Saturday, 28 March 2015

The Apprenticeship of a Mathematician by Andre Weil

Great men write great books. Andre Weil was a great man, and he wrote many great books. The Apprenticeship of a Mathematician is one such book which I had the pleasure of reading recently. And I was very much moved by this book, which is a memoir of his early life from the time of his birth till the end of the World War II. Weil's standing as a mathematician extraordinaire is without question and I can hardly add anything of value about his work, being myself just a beginner. But his life itself was also extraordinary to say the least.

Weil was a student at Ecole Normale, one of France's most prestigous schools of learning and then become porfessor of mathematics at Aligarh Muslim University (India), Strasbourg, Sao Paolo, Chicago and finally the Institute of Advanced Study. The book is about his life through his apprenticeship as a mathematician, how he made important discoveries in his early life and how he spent a few months in prison during the outbreak of the second World War. He describes the events as best as his memory serves him and uses very little mathematics. The book is meant primarily for anyone with a tangential interest in mathematics and is extremely well written.

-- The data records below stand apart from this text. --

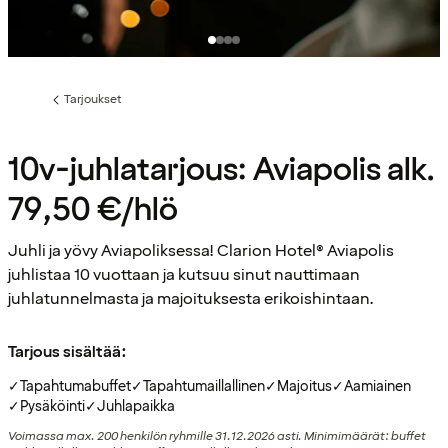
Tarjoukset
Edellinen
sivu:
10v-juhlatarjous: Aviapolis alk.
79,50 €/hlö
Juhli ja yövy Aviapoliksessa! Clarion Hotel® Aviapolis
juhlistaa 10 vuottaan ja kutsuu sinut nauttimaan
juhlatunnelmasta ja majoituksesta erikoishintaan.
Tarjous sisältää:
✓
Tapahtumabuffet
✓
Tapahtumaillallinen
✓
Majoitus
✓
Aamiainen
✓
Pysäköinti
✓
Juhlapaikka
Voimassa max. 200 henkilön ryhmille 31.12.2026 asti. Minimimäärät: buffet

Weil also describes in great details his nurturing of the famous fictional mathematician Nicolas Bourbaki, whose mathematical texts, every mathematics student worth his name has at one point in time taken a peek into and come out all the wiser. I really enjoyed reading this book and I had longed to read it for a long time now. In fact since the time I tried reading Weil's classic 'Basic Number Theory', I have wanted to read his memoir. And needless to say I was not disappointed. Fortunately for me, in the last one year or so, I have picked up enough mathematics to move on to some of other classic books written by Weil, and I plan to follow this book by first reading the history of Bourbaki from a book that I have borrowed from the library and then follow it up with Weil text on Algebraic Geometry which really laid the foundations of the subject.

This blog is not the right medium to transmit Weil's mathematical thoughts, maybe I would do so in a separate blog someday. But I would just end by saying that India lost a really great mathematician due to petty politics in the Aligarh Muslim University and Weil had to leave India after just two years of service there.